Голем и джинн (Уэкер) - страница 118

«А она кажется такой счастливой», — подумала Хава.

Равви встал и начал убирать со стола тарелки, время от времени покашливая. Девушка тоже вскочила, чтобы ему помочь, и вдвоем они быстро перемыли посуду.

— Равви, могу я задать вам вопрос? — заговорила Хава, когда с тарелками было покончено. — Но может, вам будет неловко отвечать на него.

— Сделаю, что могу, — улыбнулся старик, — но не жди от меня чудес.

— Если занятие любовью так опасно, почему люди все-таки идут на риск?

Равви немного помолчал.

— А сама ты как думаешь, почему? — заговорил он наконец.

Она вспомнила все, что знала о любви и желании, вспомнила о тех молчаливых мужских призывах, которые иногда чувствовала, проходя вечером по улице.

— Может, их привлекает опасность и им нравится, что у них есть секрет от всего остального мира?

— Да, и это тоже, но это далеко не все. Ты не учитываешь одиночество. Все мы иногда его чувствуем, сколько бы людей нас ни окружало. А потом мы встречаем кого-то, кто, кажется, понимает нас. Она улыбается, и на миг одиночество покидает нас. Прибавь к этому физическое желание и ту жажду риска, о которой ты говорила, и ты поймешь, отчего люди теряют голову. — Равви помолчал немного, а потом продолжил: — Но любовь, основанная только на страхе одиночества и желании, скоро умирает. Общие ценности, история и традиции связывают людей куда прочнее, чем простой физический акт.

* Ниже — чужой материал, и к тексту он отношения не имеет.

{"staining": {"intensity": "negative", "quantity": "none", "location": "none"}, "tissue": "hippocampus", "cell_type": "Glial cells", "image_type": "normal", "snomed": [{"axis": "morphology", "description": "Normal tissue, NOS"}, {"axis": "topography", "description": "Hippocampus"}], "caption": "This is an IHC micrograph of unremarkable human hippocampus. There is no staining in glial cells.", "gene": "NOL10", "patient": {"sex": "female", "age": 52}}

Девушка задумалась, и в комнате установилось молчание.

— Значит, это и есть настоящая любовь? — спросила она наконец. — Общие традиции и ценности?

— Наверное, это чересчур просто, — усмехнулся равви. — Я старый человек, Хава, и вдовец. Для меня все это кончилось много лет назад. Но я еще помню, как был молодым и как мне казалось, что в мире нет никого, кроме моей возлюбленной. И только теперь, оглядываясь назад, я понимаю, что по-настоящему и навсегда связывает мужчину и женщину.

Он глубоко задумался, глядя невидящими глазами на полотенце в своей руке. В свете кухонной лампы его кожа казалась особенно землистой и тонкой, как яичная скорлупа. Неужели он всегда выглядел таким хрупким? Таким же был Ротфельд, вспомнила она, покрытый испариной и бледный в свете керосиновой лампы. Она всегда понимала, что переживет равви, но сейчас эта холодная правда впервые ударила ее с такой силой. От горя ее тело будто свело судорогой, и тонкий стакан, который она вытирала, вдруг треснул у нее в руке.

Блестящие осколки посыпались на пол. Они оба вздрогнули.

— Что я наделала!

— Ничего страшного, — успокоил ее равви.

Он нагнулся и начал собирать осколки, но Хава твердо отстранила его.